▶ _WHAT THE TASK ASKS_:
Scan the records for "size". Show the matching lines.
-*-
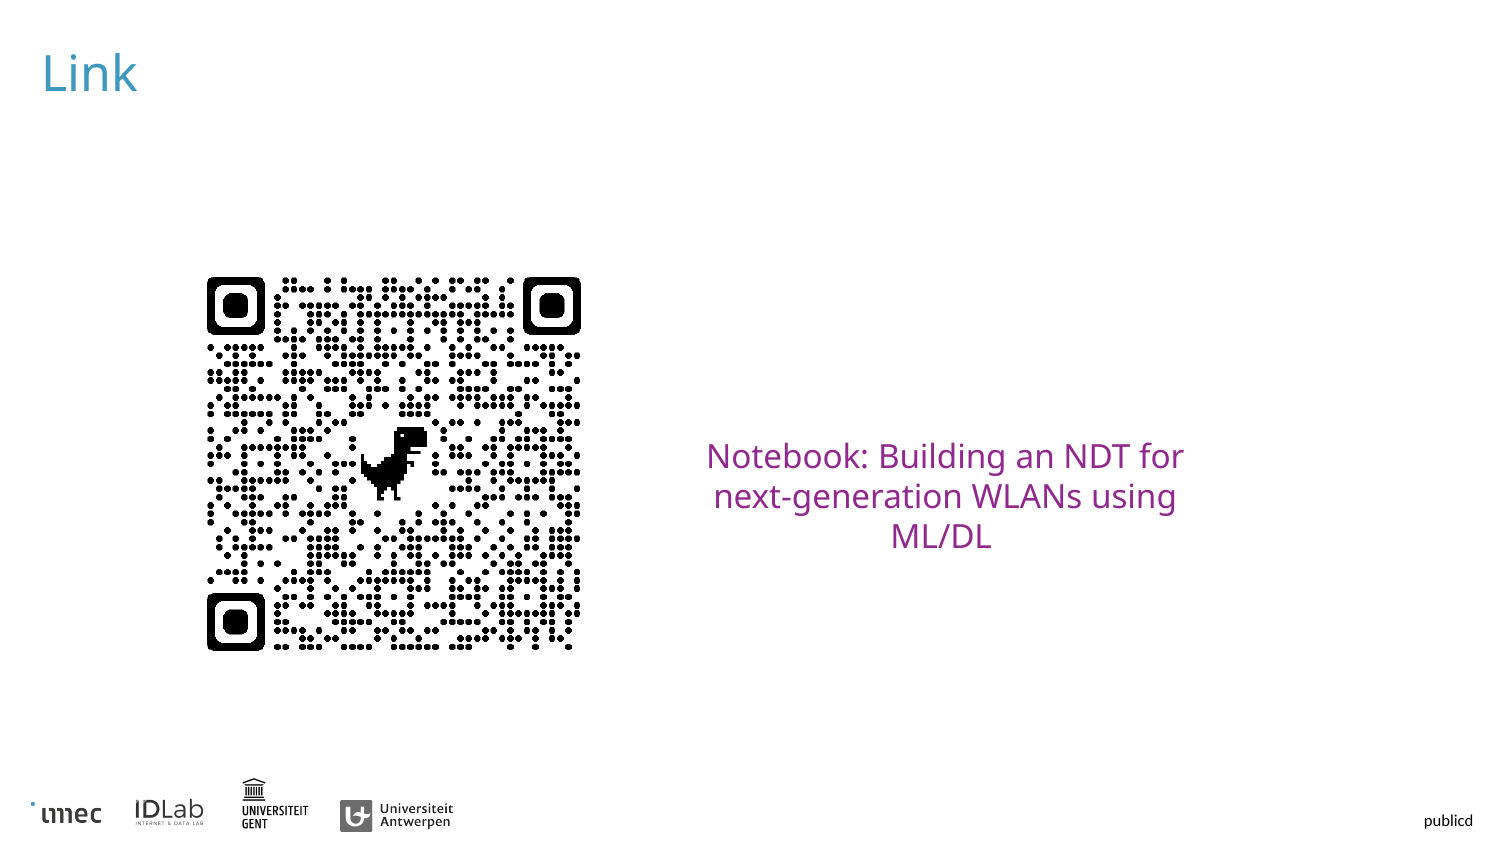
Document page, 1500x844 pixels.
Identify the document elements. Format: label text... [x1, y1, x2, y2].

picture [239, 767, 311, 834]
picture [340, 800, 453, 832]
title Link [26, 33, 1463, 110]
picture [135, 798, 204, 826]
picture [31, 802, 101, 823]
picture [173, 243, 614, 684]
text_box Notebook: Building an NDT for next-generation WLANs using ML/DL [648, 428, 1244, 563]
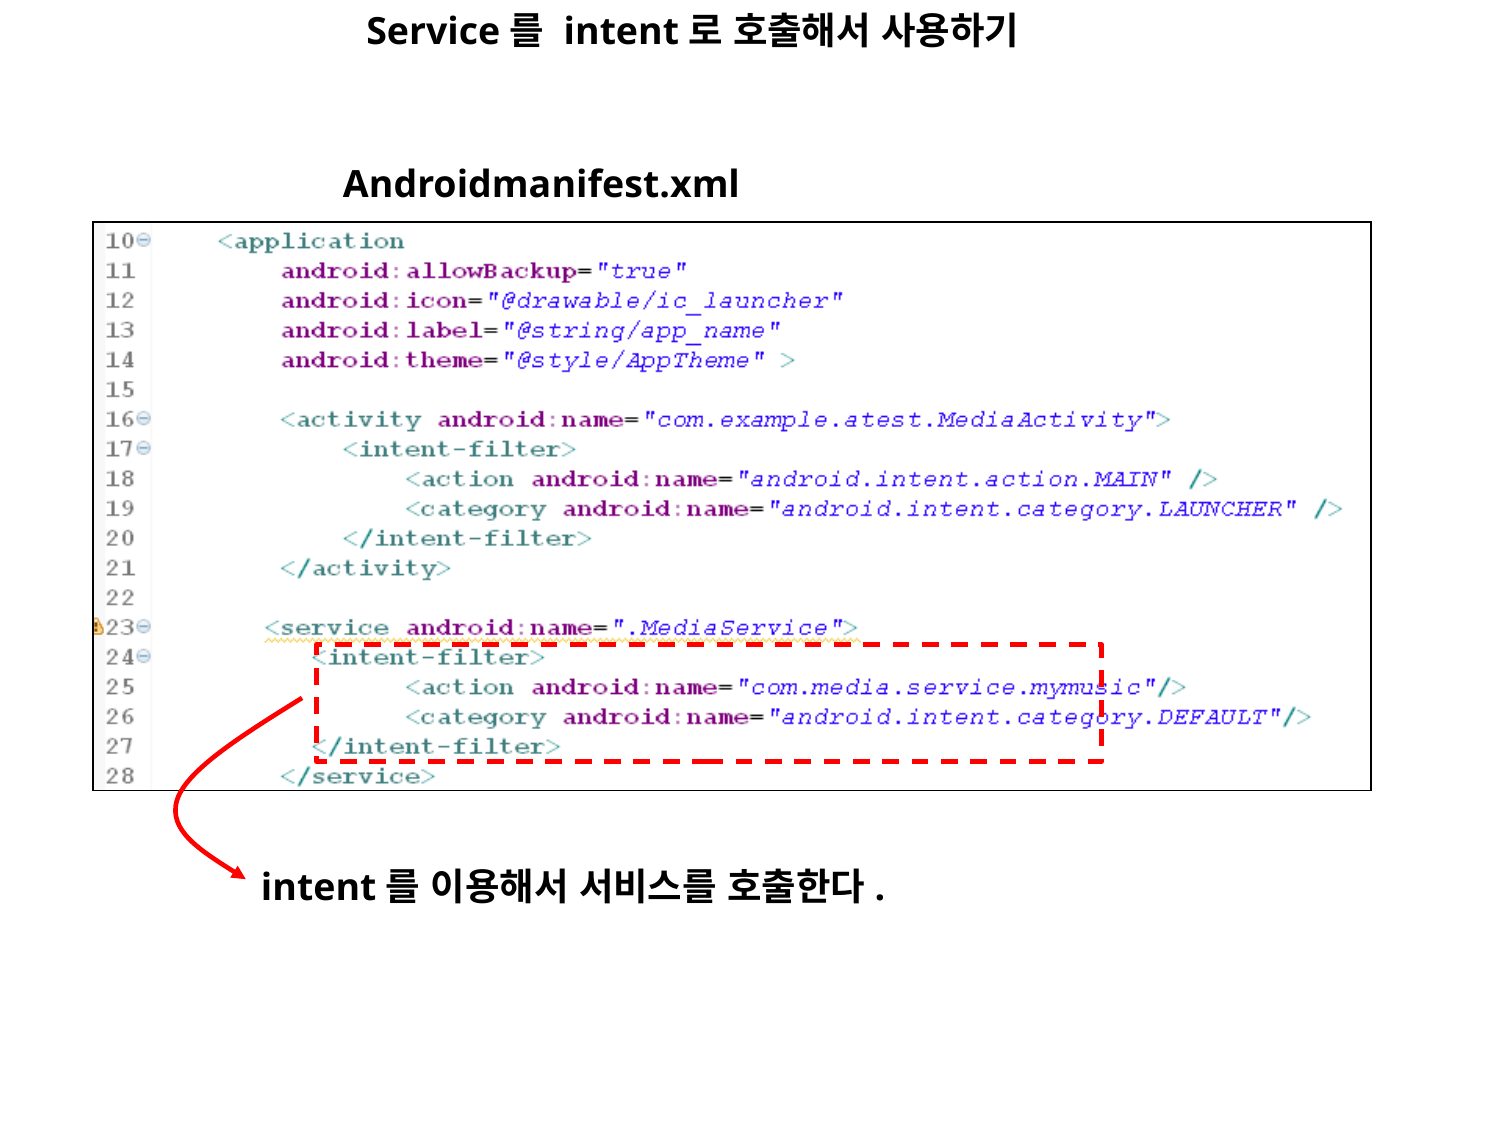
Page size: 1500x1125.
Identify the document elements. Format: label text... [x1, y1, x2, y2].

text_box Androidmanifest.xml [328, 152, 1008, 213]
text_box Service를 intent로 호출해서 사용하기 [351, 0, 1243, 60]
picture [93, 222, 1371, 790]
text_box intent를 이용해서 서비스를 호출한다. [246, 855, 1289, 916]
text_box [174, 797, 272, 880]
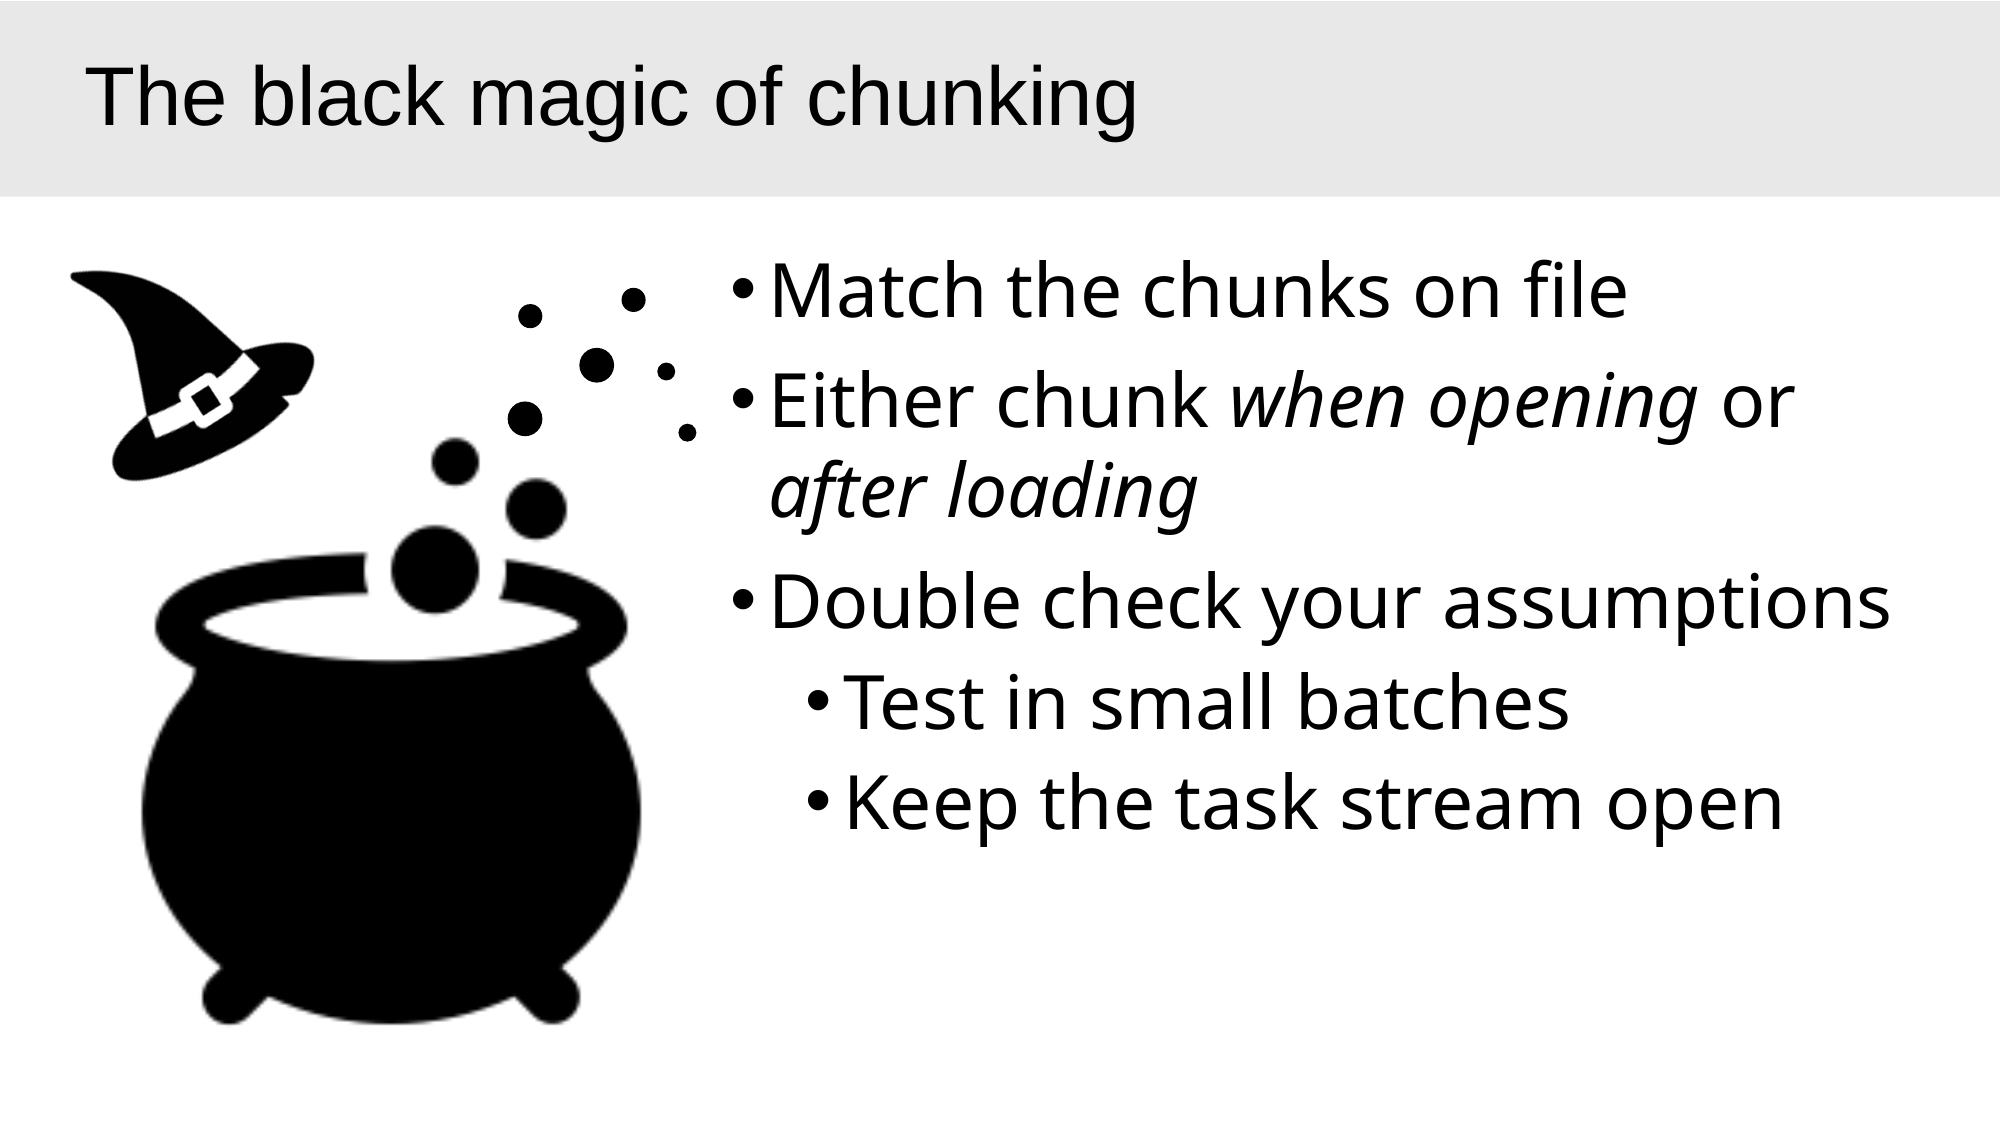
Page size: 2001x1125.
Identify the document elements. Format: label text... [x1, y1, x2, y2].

text_box The black magic of chunking [69, 10, 1795, 188]
text_box [0, 0, 2000, 198]
text_box [518, 304, 543, 329]
picture [0, 167, 717, 1059]
text_box [657, 362, 676, 381]
text_box Match the chunks on file Either chunk when opening or after loading Double check your assumptions Test in small batches Keep the task stream open [715, 234, 1939, 1100]
text_box [509, 401, 541, 411]
text_box [579, 347, 615, 383]
text_box [621, 287, 646, 312]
-*-
▶ _COMPLETED EXERCISE_:
Page size: 1500x1125.
Page size: 2001x1125.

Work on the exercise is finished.